Sweet Science gone Bitter: Boxing and the Civilising Process

Following the recent death of a young Australian boxer, there has been a renewed call in some quarters for a ban on boxing.

Braydon Smith, who was just 23 years old, is the latest in a line of boxers to have been killed as a direct result of his participation in the sport. In response to the incident, President of the Australian Medical Association's Queensland branch, Shaun Rudd, called the sport 'barbaric'.

But what is it that makes boxing 'barbaric'? Surely not the death toll? Deaths caused by 'the Sweet Science' are not nearly as numerous as deaths from motorcycle racing or mountaineering, for example. So why aren't we hearing calls to ban these sport forms? Sociology may have an answer.

'The civilising process' is a term first coined by eminent sociologist Norbert Elias, and is the title of his seminal work on the way in which society and culture tend to shift from barbarity to refinement. Elias saw this as a long, slow process occurring over centuries by which society grows ever more civilised. He wrote about how table manners, bodily functions, and levels of violence have all been susceptible to increasing restraint over time.  Elias argued that the civilising process does not seek to end the unpleasant or the repugnant, but rather control, repress or banish it from sight.

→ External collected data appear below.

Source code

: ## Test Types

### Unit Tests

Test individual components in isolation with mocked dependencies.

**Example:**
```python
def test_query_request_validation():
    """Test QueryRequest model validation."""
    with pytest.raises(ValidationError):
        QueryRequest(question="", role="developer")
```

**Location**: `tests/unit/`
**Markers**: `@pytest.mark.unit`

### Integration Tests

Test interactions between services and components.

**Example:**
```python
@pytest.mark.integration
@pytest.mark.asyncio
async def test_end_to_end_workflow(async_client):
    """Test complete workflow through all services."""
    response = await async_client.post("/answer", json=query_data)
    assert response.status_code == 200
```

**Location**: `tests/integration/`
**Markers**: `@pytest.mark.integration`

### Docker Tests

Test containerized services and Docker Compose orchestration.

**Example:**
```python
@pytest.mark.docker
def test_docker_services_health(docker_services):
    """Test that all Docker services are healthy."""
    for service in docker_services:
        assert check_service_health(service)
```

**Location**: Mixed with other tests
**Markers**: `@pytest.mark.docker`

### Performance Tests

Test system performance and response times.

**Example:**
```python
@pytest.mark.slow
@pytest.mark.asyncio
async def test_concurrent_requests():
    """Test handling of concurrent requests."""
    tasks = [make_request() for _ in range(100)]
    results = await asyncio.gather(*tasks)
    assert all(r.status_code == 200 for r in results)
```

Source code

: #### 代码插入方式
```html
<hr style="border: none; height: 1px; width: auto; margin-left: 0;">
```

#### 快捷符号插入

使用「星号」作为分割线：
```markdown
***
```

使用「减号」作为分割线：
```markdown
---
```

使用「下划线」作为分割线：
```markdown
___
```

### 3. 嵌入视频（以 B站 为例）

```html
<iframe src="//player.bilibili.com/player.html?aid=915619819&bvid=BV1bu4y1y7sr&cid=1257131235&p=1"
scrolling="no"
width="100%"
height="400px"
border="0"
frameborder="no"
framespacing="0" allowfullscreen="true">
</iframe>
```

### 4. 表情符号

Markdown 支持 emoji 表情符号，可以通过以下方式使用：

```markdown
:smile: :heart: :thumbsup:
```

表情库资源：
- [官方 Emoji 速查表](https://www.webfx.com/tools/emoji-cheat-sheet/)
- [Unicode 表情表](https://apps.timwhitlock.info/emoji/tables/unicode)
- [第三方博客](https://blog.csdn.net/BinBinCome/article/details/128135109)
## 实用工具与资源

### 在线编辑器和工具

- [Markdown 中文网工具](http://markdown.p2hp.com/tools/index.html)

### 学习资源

So if society, according to Elias, is becoming more civilised, surely the brutal sport of Boxing is down for the count? Surely, a Boxing ban is a question of when, not if.

Don't be so sure. What is acceptable to society is always shifting, but so far the sport of Boxing has kept its place within that realm by making careful changes in policy, practice and procedure. 
There has evidently been a move within boxing over the past 30 years to make the sport more palatable to modern, civilised tastes.

A few years ago Baird et al. published a paper entitled 'Mortality resulting from head injury in professional boxing'. Its key conclusion was that, while boxing had become safer since 1983, there was more that could be done to limit the number of fatalities. They suggested that closer medical supervision should be given to boxers, and that CNS imaging should be carried out immediately post-fight. What is needed, they say, is more specialisation and medicalisation.

Secondly, legislation has been passed in order to make boxing more acceptable, and convictions of negligence over boxing fatalities have been handed out by the courts.

Another line of defence is the judicious use of language. The boxing fraternity will describe deaths such as Braydon Smith's in terms calculated to protect the sport's position among the acceptable pursuits of a civilised society. The President of Boxing Queensland has provided a perfect example: 'It's a tragic accident, a tragic accident as you can have in a car or any other sport, there are many sports that have deaths in them'.

The level of brutality acceptable to society at large will be key in determining the long term survival or otherwise of boxing as a sport. Boxing differs most markedly from motorcycle racing or mountaineering in two key regards. First, the degree of brutality or violence, and second, the clarity of the link between that brutality and subsequent injury or fatality. This is why the same clamour is not raised over deaths in these other sports. Clamour from a few quarters, however, is not enough to push Boxing beyond the pale of social acceptability.

There is more of Elias's theory yet to consider.

Elias acknowledged too that there are occasions of particularly rapid change in the social boundaries between the taboo and the tasteful, between the reprehensible and the refined, between the grotesque and the gorgeous. He called these rapid changes 'civilising spurts': they are usually the result of a very specific set of social circumstances.

With the death of Braydon Smith, it seems unlikely that we will have reached such  a threshold in public attitudes towards Boxing. His story is already rapidly fading from the pages of the news websites. A civilising spurt requires a much more significant event (like the death of a major star; a Mayweather or a Pacquiao, for example), to force the sport of Boxing out of the domain of acceptability and into the distasteful.

If the public do begin to view Boxing as a shameful and uncivilised activity, if medicalisation and specialisation cannot counteract that shame, and if Elias is right, perhaps we will soon see a civilising spurt in the Boxing world. If this happens, there won't be any need to ban Boxing; the Sweet Science will have grown bitter, and the civilised will spit it out!